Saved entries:
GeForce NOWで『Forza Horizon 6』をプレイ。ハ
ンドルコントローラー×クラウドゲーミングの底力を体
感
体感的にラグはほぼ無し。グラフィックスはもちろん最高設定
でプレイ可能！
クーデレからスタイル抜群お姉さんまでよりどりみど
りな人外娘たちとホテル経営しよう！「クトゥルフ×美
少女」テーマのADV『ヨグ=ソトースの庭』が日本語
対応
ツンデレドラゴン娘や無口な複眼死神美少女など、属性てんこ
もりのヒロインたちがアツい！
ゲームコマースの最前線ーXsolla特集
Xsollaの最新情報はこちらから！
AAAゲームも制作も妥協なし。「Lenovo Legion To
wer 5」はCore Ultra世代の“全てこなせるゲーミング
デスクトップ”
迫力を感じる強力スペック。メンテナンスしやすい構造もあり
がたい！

==

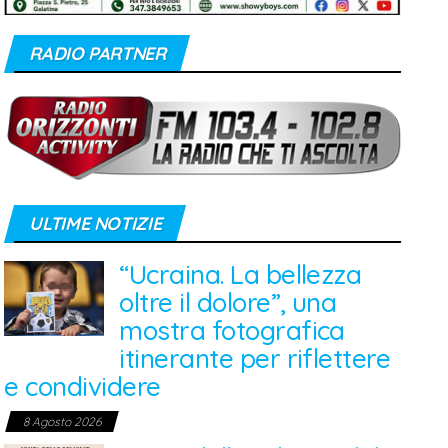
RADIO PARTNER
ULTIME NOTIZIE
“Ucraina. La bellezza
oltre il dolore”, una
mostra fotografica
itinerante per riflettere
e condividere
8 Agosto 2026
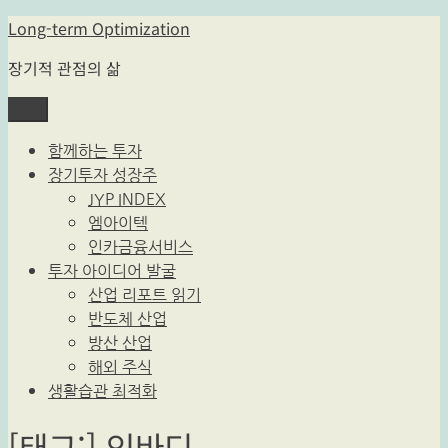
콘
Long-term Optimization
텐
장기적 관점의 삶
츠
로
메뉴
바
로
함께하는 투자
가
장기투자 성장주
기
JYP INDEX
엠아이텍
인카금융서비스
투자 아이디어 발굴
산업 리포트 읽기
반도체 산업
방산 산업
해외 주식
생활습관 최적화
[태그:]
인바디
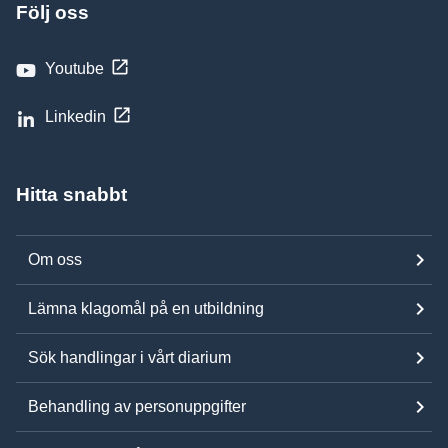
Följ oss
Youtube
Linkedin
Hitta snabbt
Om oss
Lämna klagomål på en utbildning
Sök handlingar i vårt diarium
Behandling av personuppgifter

---

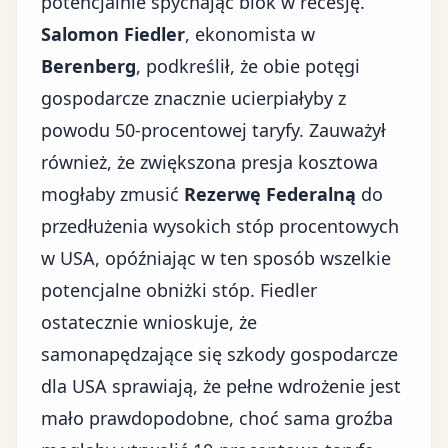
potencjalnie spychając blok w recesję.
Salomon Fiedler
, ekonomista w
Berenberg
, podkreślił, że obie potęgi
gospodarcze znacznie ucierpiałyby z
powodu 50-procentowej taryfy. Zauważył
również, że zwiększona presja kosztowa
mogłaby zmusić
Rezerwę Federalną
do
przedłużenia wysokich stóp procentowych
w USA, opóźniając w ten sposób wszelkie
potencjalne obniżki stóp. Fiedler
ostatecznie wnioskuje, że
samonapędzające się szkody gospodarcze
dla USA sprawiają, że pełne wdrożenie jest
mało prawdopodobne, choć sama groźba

=== Required work ===
Pick out and copy every line in the saved entries above that contains the word "gospodarcze". Match case exactly.

=== Answer for this exercise ===
gospodarcze znacznie ucierpiałyby z
samonapędzające się szkody gospodarcze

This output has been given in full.